Reporting from Beirut — A top advisor to Iran's supreme leader today urged the country's establishment to be more tolerant of dissent, even as military officials stepped up their rhetoric in the latest signs of divisions created by the marred reelection of President Mahmoud Ahmadinejad one month ago.
Mohammad Mohammadian, a midranking cleric who heads Ayatollah Ali Khamenei's office of university affairs, acknowledged simmering discontent over the vote, which sparked massive protests and a violent crackdown last month.
"We cannot order public opinion to get convinced," Mohammadian said, according to the Mehr news agency. "Certain individuals are suspicious about the election result, and we have to shed light on the realities and respond to their questions."

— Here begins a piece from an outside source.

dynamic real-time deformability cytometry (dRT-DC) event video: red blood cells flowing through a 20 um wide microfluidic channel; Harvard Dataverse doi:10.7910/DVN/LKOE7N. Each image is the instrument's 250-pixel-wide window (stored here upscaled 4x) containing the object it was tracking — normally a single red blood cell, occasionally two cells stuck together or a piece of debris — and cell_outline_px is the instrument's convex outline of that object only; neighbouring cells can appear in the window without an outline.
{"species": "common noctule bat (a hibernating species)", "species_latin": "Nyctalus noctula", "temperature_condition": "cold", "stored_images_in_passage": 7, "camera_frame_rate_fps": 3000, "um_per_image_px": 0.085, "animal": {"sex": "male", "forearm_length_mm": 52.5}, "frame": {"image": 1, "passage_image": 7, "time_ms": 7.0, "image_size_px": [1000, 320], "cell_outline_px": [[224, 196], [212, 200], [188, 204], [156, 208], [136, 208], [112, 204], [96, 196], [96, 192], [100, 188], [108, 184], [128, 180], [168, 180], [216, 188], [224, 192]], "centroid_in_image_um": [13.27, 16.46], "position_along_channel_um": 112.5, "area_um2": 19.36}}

Providing an unyielding counterpoint, Maj. Gen. Hassan Firoozabadi, the armed forces chief of staff, issued stern warnings against protesters.
"God has chosen us in military uniform to sacrifice our lives against the enemies," he said, according to the Iranian Students News Agency, or ISNA. "Certain individuals and groups imagine that we will back down if they shout slogans against us. We have come to die, and we have proved our determination during the war with Iraq."
As the verbal skirmishes continued, Foreign Minister Manouchehr Mottaki responded to a U.S. and European call for talks about Iran's nuclear program, announcing that Tehran was preparing a set of proposals to serve as a basis for such discussions. President Obama said Friday that Iran would have until September to show it was serious about negotiations over its nuclear technology and research program.
"We are drawing up a package comprising our political, security, economic and international concerns," Mottaki said at a news conference, according to the ISNA. "We believe that this package will serve as a good basis for dialogue about regional and global challenges we are grappling with."
Declarations of unease, discontent and anger over the June 12 election and subsequent crackdown against government opponents appeared to be on the rise today.
In the holy city of Qom, Ayatollah Reza Ostadi, a senior member of the hard-line Assn. of Seminary Teachers, announced that he would stop delivering Friday prayers and teaching classes to seminarians because of his "anger at the status quo."